[Instructions to follow]: Below are the entries. Transcribe exactly the lines from the one with "É a categoria que distribui" through the one with "3º: 100.000 euros", ends included, and leave out all others.

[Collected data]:
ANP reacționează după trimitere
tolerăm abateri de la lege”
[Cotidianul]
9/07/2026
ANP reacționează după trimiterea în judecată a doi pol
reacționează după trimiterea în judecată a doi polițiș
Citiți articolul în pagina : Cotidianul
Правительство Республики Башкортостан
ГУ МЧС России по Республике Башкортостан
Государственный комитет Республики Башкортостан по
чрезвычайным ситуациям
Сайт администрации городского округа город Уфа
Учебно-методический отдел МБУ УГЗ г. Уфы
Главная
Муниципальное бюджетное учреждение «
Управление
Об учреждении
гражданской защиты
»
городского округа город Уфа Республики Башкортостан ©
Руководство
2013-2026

...

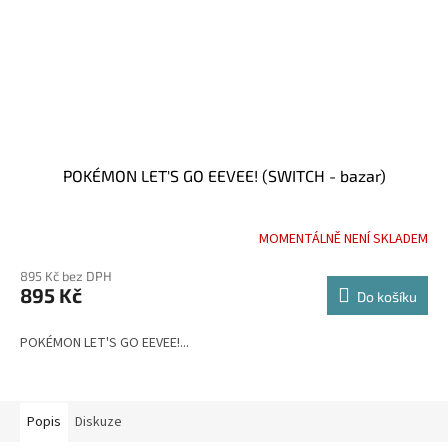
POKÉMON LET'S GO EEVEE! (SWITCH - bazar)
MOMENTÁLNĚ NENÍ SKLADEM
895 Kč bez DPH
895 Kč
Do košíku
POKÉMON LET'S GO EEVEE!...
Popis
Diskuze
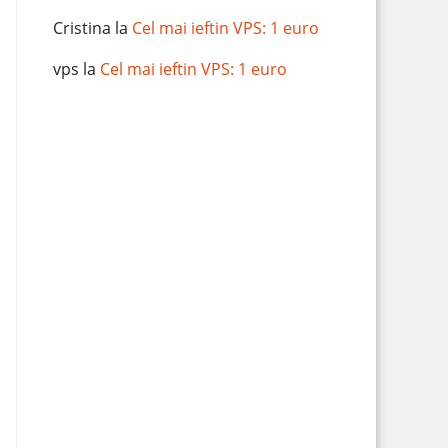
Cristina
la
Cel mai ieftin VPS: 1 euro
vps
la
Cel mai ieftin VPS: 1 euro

---

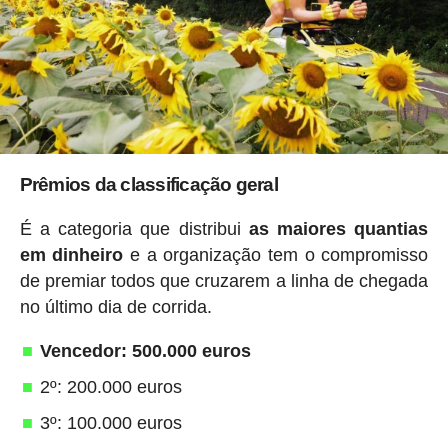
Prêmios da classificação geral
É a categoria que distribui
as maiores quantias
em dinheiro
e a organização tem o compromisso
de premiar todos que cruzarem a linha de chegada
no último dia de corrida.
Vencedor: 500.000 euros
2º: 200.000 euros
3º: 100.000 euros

[Written solution]:
É a categoria que distribui
as maiores quantias
em dinheiro
e a organização tem o compromisso
de premiar todos que cruzarem a linha de chegada
no último dia de corrida.
Vencedor: 500.000 euros
2º: 200.000 euros
3º: 100.000 euros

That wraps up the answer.